[SELECTED TEXT]:

-=-=-

This invention relates to the control of termites in relation to buildings and other structures and in particular to achieving such control without the use of harmful chemicals.
The most popular procedure for providing a barrier to the access of termites to buildings or other structures supported in or on the ground is to saturate the ground beneath or around the structure with appropriate chemicals, to kill any existing termites, and to provide a residue of the chemical within the ground which will remain effective for many years against the passage of termites therethrough to the structure. It has been proposed in published patent specifications to provide a mat of fibrous or absorbent material to be laid below the foundations of a building with the fibre or porous material saturated with, or containing an appropriate chemical which will kill termites that attempt to pass therethrough. Refer to published Australian Patent Application Nos. 85176/82, 11412/83, 16980/83 and 21934/84.
These methods of termite control have the major disadvantage as the chemicals are usually of a composition that is considered highly dangerous to humans and thus constitute a hazard to the people applying the chemicals and to other people in the vicinity. Under some atmospheric conditions, the chemicals can be carried considerable distances from the area where they are being applied. Thus people unaware of the presence of the chemicals, and thus not alerted to take protective action, may also be exposed to the potential danger of the chemicals used to control termites. The danger continues to exist after the initial application of the chemical so long as the chemical remains effective against the termites.

-=-=-

[SUPPLIED INFORMATION]:
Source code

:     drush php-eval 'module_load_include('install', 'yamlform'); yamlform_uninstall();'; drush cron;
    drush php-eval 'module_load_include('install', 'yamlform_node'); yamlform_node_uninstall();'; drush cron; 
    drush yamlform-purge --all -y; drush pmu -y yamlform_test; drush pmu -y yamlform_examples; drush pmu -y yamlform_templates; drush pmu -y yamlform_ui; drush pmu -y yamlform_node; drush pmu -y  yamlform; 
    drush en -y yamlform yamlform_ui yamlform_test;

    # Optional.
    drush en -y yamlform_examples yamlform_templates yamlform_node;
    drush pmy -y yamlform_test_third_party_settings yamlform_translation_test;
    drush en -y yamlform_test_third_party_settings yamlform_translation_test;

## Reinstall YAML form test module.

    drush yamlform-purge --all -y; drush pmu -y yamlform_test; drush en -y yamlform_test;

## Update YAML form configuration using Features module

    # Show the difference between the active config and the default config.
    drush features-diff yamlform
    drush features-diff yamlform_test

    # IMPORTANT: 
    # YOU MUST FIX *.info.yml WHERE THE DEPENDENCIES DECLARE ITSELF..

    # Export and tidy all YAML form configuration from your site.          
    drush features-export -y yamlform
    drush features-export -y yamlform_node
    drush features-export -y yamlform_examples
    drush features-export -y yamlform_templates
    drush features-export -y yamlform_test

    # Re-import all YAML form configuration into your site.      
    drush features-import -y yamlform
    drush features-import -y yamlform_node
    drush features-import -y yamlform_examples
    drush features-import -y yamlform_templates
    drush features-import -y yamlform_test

-=-=-

[ASSIGNED TASK]: Write the next part of the termite-control text, picking up after its final sentence. The records play no part in what follows.

[REPLY]:
Also, as it is necessary to establish a high concentration of the chemical in the ground beneath where the building is to be built in order to obtain the required period of protection against termite entry to the building, leaching of the chemical will occur over time. This leaching will naturally reduce the effectiveness of the chemical as a barrier to the termites. As the chemical in many instances is initially placed beneath a concrete slab upon which the building is erected, it is very difficult to apply further chemical to replace that removed by the leaching and so maintain an effective barrier. Even more importantly, chemicals leached from the ground beneath the building are carried by the leaching water into other areas where it may be hazardous to humans, animals or crops. Also the leached chemical can enter rivers, streams or lakes or underground water catchments which can potentially spread the chemicals over a very wide area thus increasing the potential exposure to the chemical. It will also be appreciated that the chemicals leached from building sites over a relatively wide area can collect in a single river, stream or other catchment, thus resulting in an accumulation of chemicals that break down very slowly.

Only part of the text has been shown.